##### GIVEN ENTRIES

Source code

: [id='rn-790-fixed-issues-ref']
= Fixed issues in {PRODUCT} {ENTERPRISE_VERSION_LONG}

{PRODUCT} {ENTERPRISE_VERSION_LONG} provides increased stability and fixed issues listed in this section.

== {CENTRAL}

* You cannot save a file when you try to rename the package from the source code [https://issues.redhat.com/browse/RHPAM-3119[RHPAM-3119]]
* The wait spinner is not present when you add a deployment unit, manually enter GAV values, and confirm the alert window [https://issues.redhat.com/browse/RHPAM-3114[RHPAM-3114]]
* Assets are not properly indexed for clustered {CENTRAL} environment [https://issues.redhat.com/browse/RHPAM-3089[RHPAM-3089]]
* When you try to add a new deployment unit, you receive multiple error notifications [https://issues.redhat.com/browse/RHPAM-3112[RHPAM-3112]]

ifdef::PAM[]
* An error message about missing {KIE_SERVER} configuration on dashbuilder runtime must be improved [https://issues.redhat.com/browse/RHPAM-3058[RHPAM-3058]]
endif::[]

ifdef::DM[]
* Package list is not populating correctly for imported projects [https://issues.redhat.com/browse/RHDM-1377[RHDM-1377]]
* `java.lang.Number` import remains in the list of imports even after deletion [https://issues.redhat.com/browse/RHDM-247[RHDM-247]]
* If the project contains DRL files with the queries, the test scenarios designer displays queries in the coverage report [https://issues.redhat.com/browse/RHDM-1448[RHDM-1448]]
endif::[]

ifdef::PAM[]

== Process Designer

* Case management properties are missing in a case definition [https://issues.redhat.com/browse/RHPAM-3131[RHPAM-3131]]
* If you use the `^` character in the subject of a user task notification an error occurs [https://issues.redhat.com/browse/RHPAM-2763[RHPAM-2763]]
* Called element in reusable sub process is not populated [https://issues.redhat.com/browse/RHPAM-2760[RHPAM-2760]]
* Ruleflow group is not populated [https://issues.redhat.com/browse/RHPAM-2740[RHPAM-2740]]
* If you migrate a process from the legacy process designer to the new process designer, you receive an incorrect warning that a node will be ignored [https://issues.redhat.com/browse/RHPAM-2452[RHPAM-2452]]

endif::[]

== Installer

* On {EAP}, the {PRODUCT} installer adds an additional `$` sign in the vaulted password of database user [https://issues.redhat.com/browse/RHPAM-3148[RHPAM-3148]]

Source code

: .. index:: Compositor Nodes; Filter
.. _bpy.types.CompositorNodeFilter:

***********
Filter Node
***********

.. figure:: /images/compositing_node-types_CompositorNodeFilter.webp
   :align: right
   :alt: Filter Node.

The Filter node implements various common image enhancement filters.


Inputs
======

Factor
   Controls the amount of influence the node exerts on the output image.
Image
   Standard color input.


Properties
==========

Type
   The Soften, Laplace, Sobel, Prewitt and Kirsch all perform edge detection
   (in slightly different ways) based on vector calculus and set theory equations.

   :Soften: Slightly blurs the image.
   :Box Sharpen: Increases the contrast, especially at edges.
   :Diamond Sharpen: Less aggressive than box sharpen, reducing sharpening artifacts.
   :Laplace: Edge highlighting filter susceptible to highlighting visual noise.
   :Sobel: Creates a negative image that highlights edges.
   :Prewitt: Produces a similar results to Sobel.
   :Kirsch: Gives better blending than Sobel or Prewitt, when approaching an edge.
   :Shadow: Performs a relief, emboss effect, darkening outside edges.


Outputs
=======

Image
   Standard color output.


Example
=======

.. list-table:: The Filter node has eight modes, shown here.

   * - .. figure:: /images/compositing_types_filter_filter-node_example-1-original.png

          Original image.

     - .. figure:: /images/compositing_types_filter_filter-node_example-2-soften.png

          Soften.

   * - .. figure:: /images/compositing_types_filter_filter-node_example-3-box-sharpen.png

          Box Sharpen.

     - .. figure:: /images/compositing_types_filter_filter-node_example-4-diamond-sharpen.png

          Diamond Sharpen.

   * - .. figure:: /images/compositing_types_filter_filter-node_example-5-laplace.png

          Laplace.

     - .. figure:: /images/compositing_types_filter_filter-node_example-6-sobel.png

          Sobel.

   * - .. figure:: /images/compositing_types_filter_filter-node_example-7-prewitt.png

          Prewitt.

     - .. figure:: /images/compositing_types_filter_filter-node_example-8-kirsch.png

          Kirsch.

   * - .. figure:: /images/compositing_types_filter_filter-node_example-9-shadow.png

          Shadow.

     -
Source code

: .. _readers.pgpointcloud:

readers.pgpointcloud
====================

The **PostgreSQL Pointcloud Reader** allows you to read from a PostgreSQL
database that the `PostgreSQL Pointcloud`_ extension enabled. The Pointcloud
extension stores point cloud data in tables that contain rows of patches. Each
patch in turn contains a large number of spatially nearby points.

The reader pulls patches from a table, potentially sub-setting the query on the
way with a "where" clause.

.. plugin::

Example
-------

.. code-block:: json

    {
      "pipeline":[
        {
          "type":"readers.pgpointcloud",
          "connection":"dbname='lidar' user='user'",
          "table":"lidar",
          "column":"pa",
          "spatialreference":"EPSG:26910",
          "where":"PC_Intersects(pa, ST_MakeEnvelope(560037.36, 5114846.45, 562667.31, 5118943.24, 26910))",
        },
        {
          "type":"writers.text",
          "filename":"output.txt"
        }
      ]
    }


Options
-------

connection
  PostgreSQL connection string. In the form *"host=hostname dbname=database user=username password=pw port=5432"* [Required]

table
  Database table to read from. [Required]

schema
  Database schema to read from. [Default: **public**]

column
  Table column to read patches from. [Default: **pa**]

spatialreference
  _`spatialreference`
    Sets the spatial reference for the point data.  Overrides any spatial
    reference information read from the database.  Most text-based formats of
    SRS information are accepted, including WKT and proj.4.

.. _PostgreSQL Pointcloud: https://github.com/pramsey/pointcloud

##########

- TASK
Check each line above for the word "patches", and copy the lines where it appears.

- TASK RESPONSE
extension stores point cloud data in tables that contain rows of patches. Each
The reader pulls patches from a table, potentially sub-setting the query on the
  Table column to read patches from. [Default: **pa**]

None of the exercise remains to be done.